• Welcome to Hurricane Electric's IPv6 Tunnel Broker Forums.

Using routed /64 or /48 as source IP

Started by jrowens, December 12, 2008, 01:58:19 AM

Previous topic - Next topic

lukec

You state:-
Quote... I've just noticed that the IPv6 address of the tunnel (user side) does NOT need to be xxxx::2. Can be changed to xxxx::666, or I guess, pretty much anything except xxxx::1 which is assigned server-side.

This is perfectly normal for the tunnel endpoint. As the tunnel "network" is a /64 the address of your end of the tunnel can be any address in that /64
i.e. if your /64 prefix is
2001:470:xxxx:yyyy: (64 bits) with the 2001:0470::/32 being HE and the xxxx:yyyy being what HE have allocated to your /64 tunnel

Then your end can be numbered between

0000:0000:0000:0000 - FFFF:FFFF:FFFF:FFFF (the other 64bits)

Regards
lukec

Ninho

Quote from: lukec on September 21, 2010, 11:33:15 PM

This is perfectly normal for the tunnel endpoint. As the tunnel "network" is a /64 the address of your end of the tunnel can be any address in that /64

This is what I've been pointing out isn't it ? Well I guess your point is that it was self-evident, and while I don't deny there is some evidence in it working like it does, I had not seen it mentionned before.
Moreover when I mentioned changing this address way back, it was replied to me it was not a possibility and I did not investigate back then...

So, evident or not, I think it was worth our time mentioning selecting a non standard tunnel endpoint address doeswork.

Have a good day & Thank you...

lukec

Apologies for
A) Stating the obvious
B) Assuming your tunnel terminated on a router rather than a host.

I guess that explains why HE use a /64 on their tunnels as opposed to a /126 ?

Although, thoughts on:

Switch on IP routing on the host - set a default gateway to the /64 remote tunnel :1 (HE end i.e.through the tunnel) - allocate an address from your (different) routed /64 to your host NIC

Would that then allow "client" software to source from the NIC address as opposed to the tunnel address? Additionally any other machine you had on that LAN using the tunnel host as their default gateway?


Regards
lukec

Ninho

Quote from: lukec on September 22, 2010, 04:14:40 PM
... thoughts on:

Switch on IP routing on the host - set a default gateway to the /64 remote tunnel :1 (HE end i.e.through the tunnel) - allocate an address from your (different) routed /64 to your host NIC

Would that then allow "client" software to source from the NIC address as opposed to the tunnel address? Additionally any other machine you had on that LAN using the tunnel host as their default gateway?

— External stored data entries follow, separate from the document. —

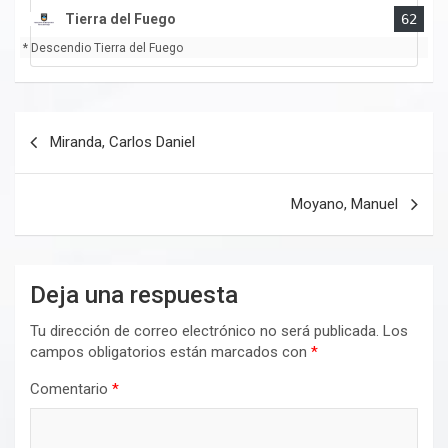
Tierra del Fuego
62
* Descendio Tierra del Fuego
Navegación
Miranda, Carlos Daniel
de
entradas
Moyano, Manuel
Deja una respuesta
Tu dirección de correo electrónico no será publicada.
Los
campos obligatorios están marcados con
*
Comentario
*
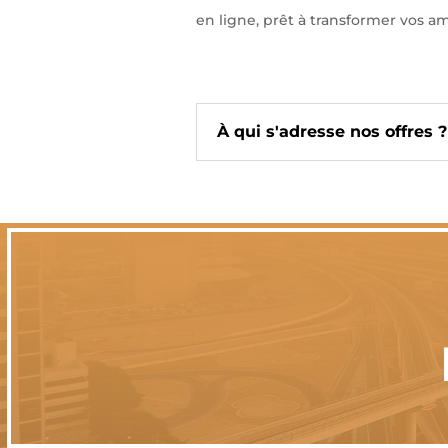
en ligne, prêt à transformer vos am
À qui s'adresse nos offres ?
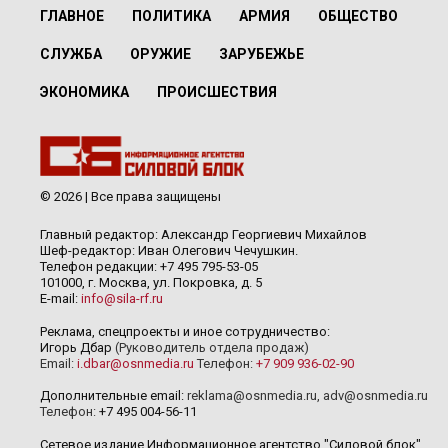
ГЛАВНОЕ
ПОЛИТИКА
АРМИЯ
ОБЩЕСТВО
СЛУЖБА
ОРУЖИЕ
ЗАРУБЕЖЬЕ
ЭКОНОМИКА
ПРОИСШЕСТВИЯ
© 2026 | Все права защищены
Главный редактор: Александр Георгиевич Михайлов
Шеф-редактор: Иван Олегович Чечушкин.
Телефон редакции: +7 495 795-53-05
101000, г. Москва, ул. Покровка, д. 5
E-mail:
info@sila-rf.ru
Реклама, спецпроекты и иное сотрудничество:
Игорь Дбар
(Руководитель отдела продаж)
Email:
i.dbar@osnmedia.ru
Телефон:
+7 909 936-02-90
Дополнительные email:
reklama@osnmedia.ru
,
adv@osnmedia.ru
Телефон:
+7 495 004-56-11
Сетевое издание Информационное агентство "Силовой блок"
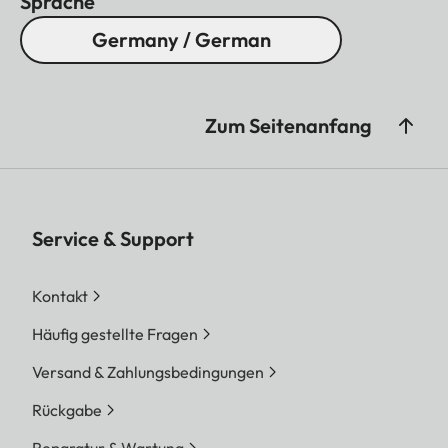
Sprache
Germany / German
Zum Seitenanfang
Service & Support
Kontakt
Häufig gestellte Fragen
Versand & Zahlungsbedingungen
Rückgabe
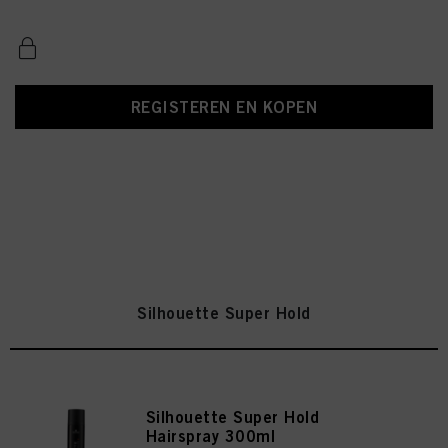
REGISTEREN EN KOPEN
Silhouette Super Hold
Silhouette Super Hold
Hairspray 300ml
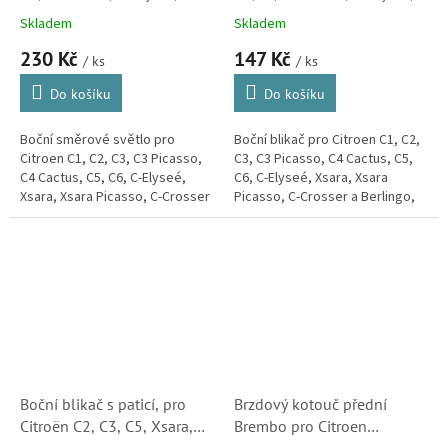
C5, Xsara, Xsara Picasso
C3, C5, Xsara, Xsara Picasso
Skladem
Skladem
(6325G3)
(6325G3, 180273002,
230 Kč
147 Kč
1647158)
/ ks
/ ks
Do košíku
Do košíku
Boční směrové světlo pro
Boční blikač pro Citroen C1, C2,
Citroen C1, C2, C3, C3 Picasso,
C3, C3 Picasso, C4 Cactus, C5,
C4 Cactus, C5, C6, C-Elyseé,
C6, C-Elyseé, Xsara, Xsara
Xsara, Xsara Picasso, C-Crosser
Picasso, C-Crosser a Berlingo,
a Berlingo, Jumpy a
Jumpy a Spacetourer.
Spacetourer.
Boční blikač s paticí, pro
Brzdový kotouč přední
Citroën C2, C3, C5, Xsara,
Brembo pro Citroen
Xsara Picasso a Berlingo
Berlingo, C2. C3, C4, C5,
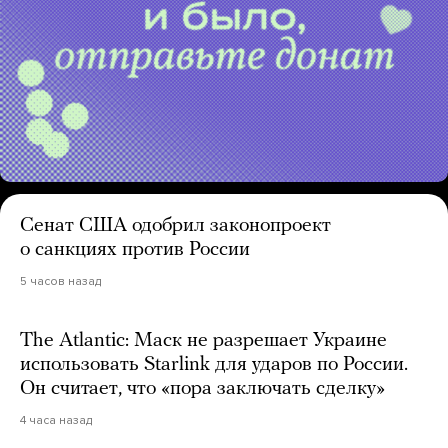
Сенат США одобрил законопроект
о санкциях против России
5 часов назад
The Atlantic: Маск не разрешает Украине
использовать Starlink для ударов по России.
Он считает, что «пора заключать сделку»
4 часа назад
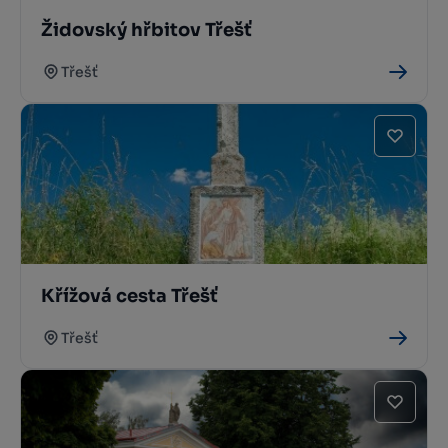
Židovský hřbitov Třešť
Třešť
Křížová cesta Třešť
Třešť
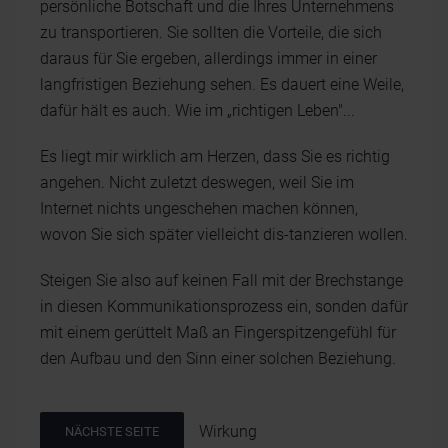
persönliche Botschaft und die Ihres Unternehmens
zu transportieren. Sie sollten die Vorteile, die sich
daraus für Sie ergeben, allerdings immer in einer
langfristigen Beziehung sehen. Es dauert eine Weile,
dafür hält es auch. Wie im „richtigen Leben"...
Es liegt mir wirklich am Herzen, dass Sie es richtig
angehen. Nicht zuletzt deswegen, weil Sie im
Internet nichts ungeschehen machen können,
wovon Sie sich später vielleicht dis-tanzieren wollen.
Steigen Sie also auf keinen Fall mit der Brechstange
in diesen Kommunikationsprozess ein, sonden dafür
mit einem gerüttelt Maß an Fingerspitzengefühl für
den Aufbau und den Sinn einer solchen Beziehung.
Wirkung
NÄCHSTE SEITE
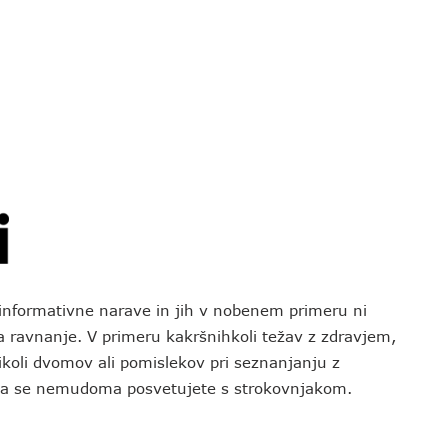
o informativne narave in jih v nobenem primeru ni
za ravnanje. V primeru kakršnihkoli težav z zdravjem,
koli dvomov ali pomislekov pri seznanjanju z
 da se nemudoma posvetujete s strokovnjakom.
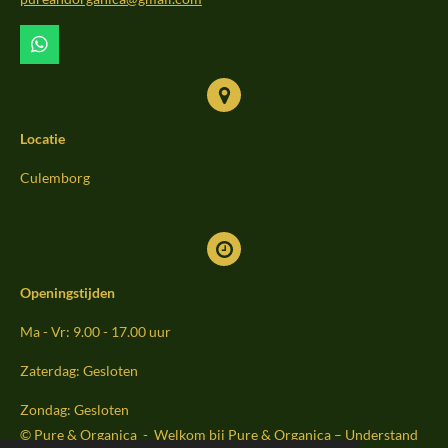
k
a
m
W
h
a
t
s
Locatie
A
p
p
Culemborg
Openingstijden
Ma - Vr: 9.00 - 17.00 uur
Zaterdag: Gesloten
Zondag: Gesloten
© Pure & Organica - Welkom bij Pure & Organica – Understand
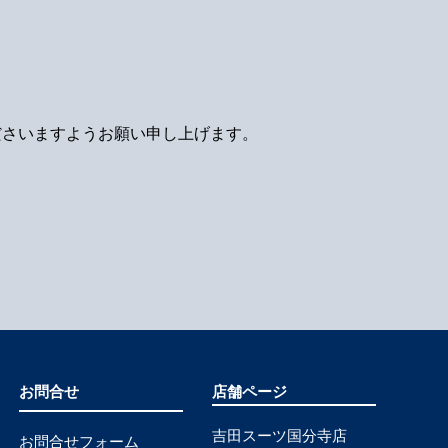
ださいますようお願い申し上げます。
お問合せ
店舗ページ
吉田スーツ国分寺店
お問合せフォーム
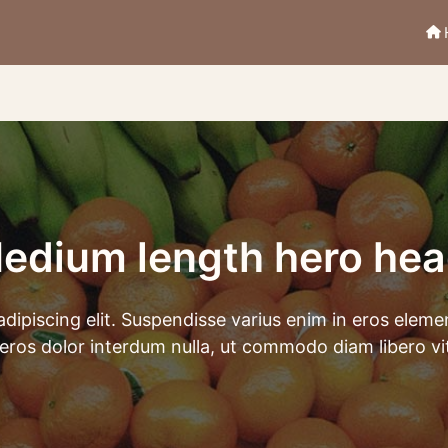
edium length hero hea
ipiscing elit. Suspendisse varius enim in eros elemen
 eros dolor interdum nulla, ut commodo diam libero vit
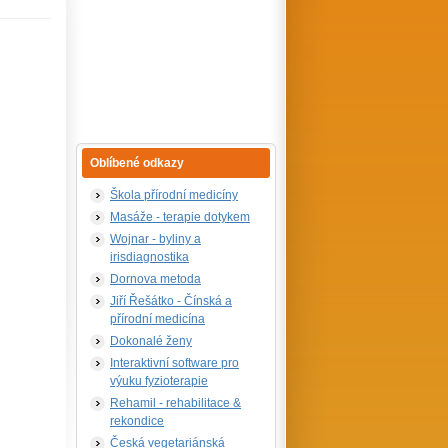
Oblíbené odkazy
Škola přírodní medicíny
Masáže - terapie dotykem
Wojnar - byliny a
irisdiagnostika
Dornova metoda
Jiří Řešátko - Čínská a
přírodní medicína
Dokonalé ženy
Interaktivní software pro
výuku fyzioterapie
Rehamil - rehabilitace &
rekondice
Česká vegetariánská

My Win 2k is set up in the way you propose of course, acting as the default IPv6 gateway & address allocator (by way of router advertisements) for the other hosts on the LAN (including any virtual machines running on this OS). Those other hosts IPv6 communications are hence sourced from the routed /64 address space alright, but communications from /this/ host stay by default sourced from the local tunnel address. In absence of customisable "policy" settings in this (primitive) version of the MS TCPIPv6 stack, it seems difficult to hack this behaviour. Not a big deal per se ;=)


lukec

Thanks for the info...as you say not a big deal - but definately worth  knowing...I'd guess that'll be the same for XP...will look ..
Regards
lukec

Ninho

#20
Reviving this old thread since I've got some fresh info that might or might not be interesting.

Reminder : I terminate the HE tunnel at a PC, not a dedicated router, on my home LAN, and running either Linux or Windows 2000.

What I've newly found is that one may allocate to the local end of the TUNNEL interface an IP v6 FROM the ROUTED /64 (instead of an address, usually ::2, FROM the /64 that is "officially" the tunnel's) ! It seems to make no difference to the broker, and there is no need to assign the other (from the "official" tunnel /64 allocation) address in addiditon !
[Edited, to add :] actually there is, it seems,  no need for the user end of the tunnel to have an IPv6 address at all, as long as you don't need or want to source v6 packets from the tunnel itself...

With this unorthodox setting, internet applications running on the Linux or Windows system (my end of the tunnel & acting as the IPv6 router on my LAN) now are using the address from the routed /64 as source IPv6 by default, without any other tweaking. As a bonus this address can be changed instantly, for fun or profit... :=)

Hope this helps; as for me, I consider it has solved the (not biggie) problem at last.